_RECORDS FOR PROCESSING_
------
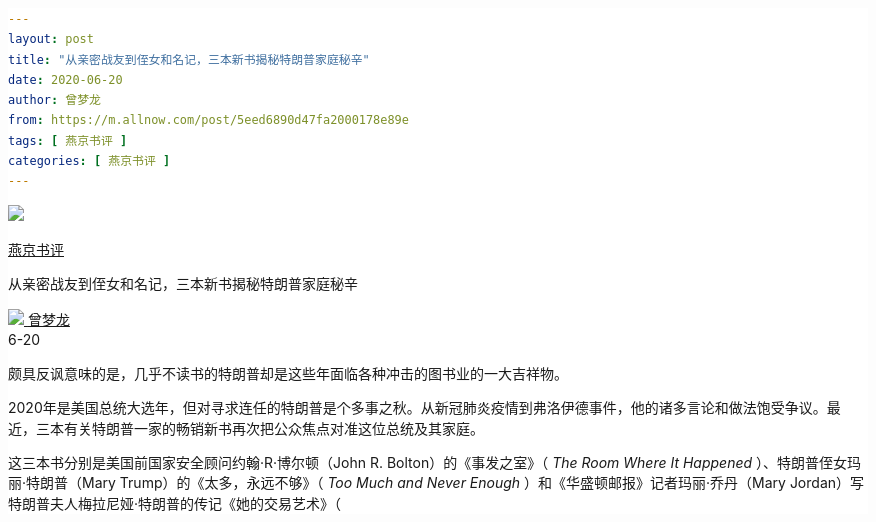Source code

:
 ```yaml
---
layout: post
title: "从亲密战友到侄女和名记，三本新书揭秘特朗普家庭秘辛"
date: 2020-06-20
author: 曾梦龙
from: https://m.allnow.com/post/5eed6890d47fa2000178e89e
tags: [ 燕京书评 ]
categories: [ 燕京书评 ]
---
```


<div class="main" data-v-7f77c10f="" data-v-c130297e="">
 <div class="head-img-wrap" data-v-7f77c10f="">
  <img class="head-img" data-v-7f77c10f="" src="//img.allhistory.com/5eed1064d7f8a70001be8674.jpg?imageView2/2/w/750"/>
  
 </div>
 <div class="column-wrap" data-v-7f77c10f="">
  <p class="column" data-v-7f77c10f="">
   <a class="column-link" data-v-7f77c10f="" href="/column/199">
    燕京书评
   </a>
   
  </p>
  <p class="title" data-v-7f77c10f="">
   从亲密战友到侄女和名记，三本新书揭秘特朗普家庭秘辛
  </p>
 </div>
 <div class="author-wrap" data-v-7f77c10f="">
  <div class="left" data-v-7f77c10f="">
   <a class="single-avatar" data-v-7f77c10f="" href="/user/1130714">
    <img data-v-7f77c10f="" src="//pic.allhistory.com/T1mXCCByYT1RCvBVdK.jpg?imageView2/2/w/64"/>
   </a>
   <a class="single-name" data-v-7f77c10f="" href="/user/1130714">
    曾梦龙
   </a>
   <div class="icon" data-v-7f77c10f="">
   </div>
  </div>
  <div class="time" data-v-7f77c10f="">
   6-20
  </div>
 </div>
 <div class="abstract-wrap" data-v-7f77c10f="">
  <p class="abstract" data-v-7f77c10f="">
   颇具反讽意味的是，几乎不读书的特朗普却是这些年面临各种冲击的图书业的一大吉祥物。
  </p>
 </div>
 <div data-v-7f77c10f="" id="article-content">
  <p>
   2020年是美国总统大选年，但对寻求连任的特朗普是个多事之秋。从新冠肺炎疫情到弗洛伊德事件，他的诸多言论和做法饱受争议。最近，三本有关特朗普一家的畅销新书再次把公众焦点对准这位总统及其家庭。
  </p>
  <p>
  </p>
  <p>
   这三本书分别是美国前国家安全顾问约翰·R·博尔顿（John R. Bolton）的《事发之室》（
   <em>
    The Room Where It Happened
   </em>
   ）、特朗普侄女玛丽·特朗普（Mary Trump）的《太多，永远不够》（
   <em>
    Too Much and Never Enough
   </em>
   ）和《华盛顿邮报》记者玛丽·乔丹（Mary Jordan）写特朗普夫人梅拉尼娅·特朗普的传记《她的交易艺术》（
------
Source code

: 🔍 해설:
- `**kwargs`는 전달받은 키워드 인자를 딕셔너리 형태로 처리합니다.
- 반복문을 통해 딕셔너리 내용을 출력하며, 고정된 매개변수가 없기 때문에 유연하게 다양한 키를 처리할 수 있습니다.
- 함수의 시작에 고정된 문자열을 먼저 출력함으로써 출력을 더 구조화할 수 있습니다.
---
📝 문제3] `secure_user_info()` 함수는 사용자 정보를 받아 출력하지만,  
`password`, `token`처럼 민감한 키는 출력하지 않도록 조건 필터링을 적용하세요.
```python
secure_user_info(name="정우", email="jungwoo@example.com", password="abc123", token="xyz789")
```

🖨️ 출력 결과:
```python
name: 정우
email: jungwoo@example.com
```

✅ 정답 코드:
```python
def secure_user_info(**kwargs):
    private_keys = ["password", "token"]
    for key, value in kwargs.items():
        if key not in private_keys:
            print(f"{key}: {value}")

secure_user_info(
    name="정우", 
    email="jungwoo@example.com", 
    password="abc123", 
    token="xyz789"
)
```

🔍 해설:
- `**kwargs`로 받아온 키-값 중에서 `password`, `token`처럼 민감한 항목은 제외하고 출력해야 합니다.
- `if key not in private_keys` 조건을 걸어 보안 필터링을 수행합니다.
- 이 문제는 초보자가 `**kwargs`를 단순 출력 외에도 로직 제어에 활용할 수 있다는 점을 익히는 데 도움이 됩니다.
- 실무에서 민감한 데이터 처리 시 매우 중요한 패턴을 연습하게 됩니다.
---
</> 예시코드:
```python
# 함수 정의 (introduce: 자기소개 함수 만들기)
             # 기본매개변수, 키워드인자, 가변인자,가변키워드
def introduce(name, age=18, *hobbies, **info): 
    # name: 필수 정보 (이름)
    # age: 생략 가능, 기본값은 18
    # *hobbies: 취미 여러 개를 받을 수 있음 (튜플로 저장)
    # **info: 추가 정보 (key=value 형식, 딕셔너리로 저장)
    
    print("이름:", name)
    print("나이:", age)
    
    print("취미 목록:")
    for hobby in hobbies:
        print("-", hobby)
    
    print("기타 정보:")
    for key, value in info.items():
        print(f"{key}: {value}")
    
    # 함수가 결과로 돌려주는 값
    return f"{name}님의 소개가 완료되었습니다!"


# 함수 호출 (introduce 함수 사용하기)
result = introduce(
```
------
Among the lines of these entries, find those that contain "三本新书揭秘特朗普家庭秘辛". Give their number and nothing else.

2